INFORMATION —
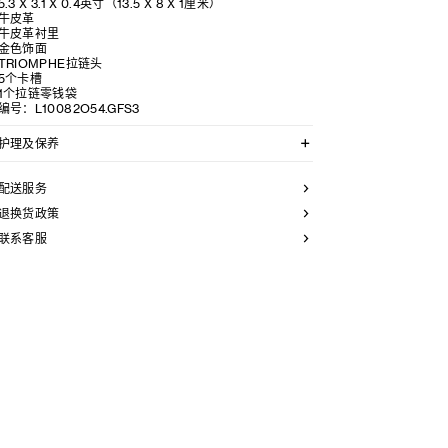
5.3 X 3.1 X 0.4英寸（13.5 X 8 X 1厘米）
牛皮革
牛皮革衬里
金色饰面
TRIOMPHE拉链头
5个卡槽
1个拉链零钱袋
编号：L10082O54.GFS3
护理及保养
CELINE皮具采用珍贵奢华皮革精制而成。所选皮革材质
独特而天然：任何偶然出现的色调差异、斑点或是纹理均
配送服务
为皮革的天然特征，不应被视为瑕疵。为了确保您的手袋
历久弥新，我们建议您：
退换货政策
联系客服
- 防止潮湿；避免接触液体、护手霜、洗手液、化妆品及
香水。如果您的手袋不慎接触到水或上述物质，请用干燥
且不带绒毛的浅色吸水布轻轻擦拭；
- 避免过度暴露于直射光线，并远离直接热源；
- 请勿让您的手袋与粗糙或磨蚀性表面摩擦。如果出现轻
微划痕，可使用柔软的干布轻轻揉搓，以减弱划痕。
- 请收纳于CELINE防尘袋中。请勿存放于在高温、潮湿或
不通风的地方（切勿存放于塑料袋内）。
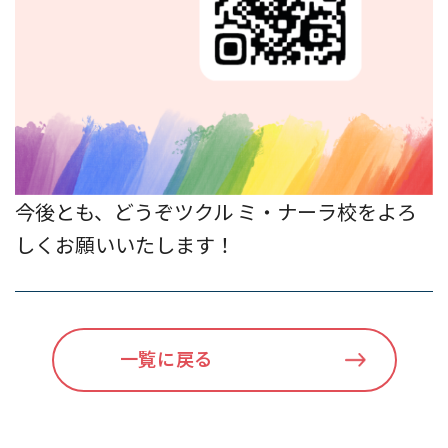
今後とも、どうぞツクル ミ・ナーラ校をよろ
しくお願いいたします！
一覧に戻る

WORK TO BE COMPLETED — Any picture among the entries must be skipped; copy all else exactly.

THE ANSWER —
5.3 X 3.1 X 0.4英寸（13.5 X 8 X 1厘米）
牛皮革
牛皮革衬里
金色饰面
TRIOMPHE拉链头
5个卡槽
1个拉链零钱袋
编号：L10082O54.GFS3
护理及保养
CELINE皮具采用珍贵奢华皮革精制而成。所选皮革材质
独特而天然：任何偶然出现的色调差异、斑点或是纹理均
配送服务
为皮革的天然特征，不应被视为瑕疵。为了确保您的手袋
历久弥新，我们建议您：
退换货政策
联系客服
- 防止潮湿；避免接触液体、护手霜、洗手液、化妆品及
香水。如果您的手袋不慎接触到水或上述物质，请用干燥
且不带绒毛的浅色吸水布轻轻擦拭；
- 避免过度暴露于直射光线，并远离直接热源；
- 请勿让您的手袋与粗糙或磨蚀性表面摩擦。如果出现轻
微划痕，可使用柔软的干布轻轻揉搓，以减弱划痕。
- 请收纳于CELINE防尘袋中。请勿存放于在高温、潮湿或
不通风的地方（切勿存放于塑料袋内）。
今後とも、どうぞツクル ミ・ナーラ校をよろ
しくお願いいたします！
一覧に戻る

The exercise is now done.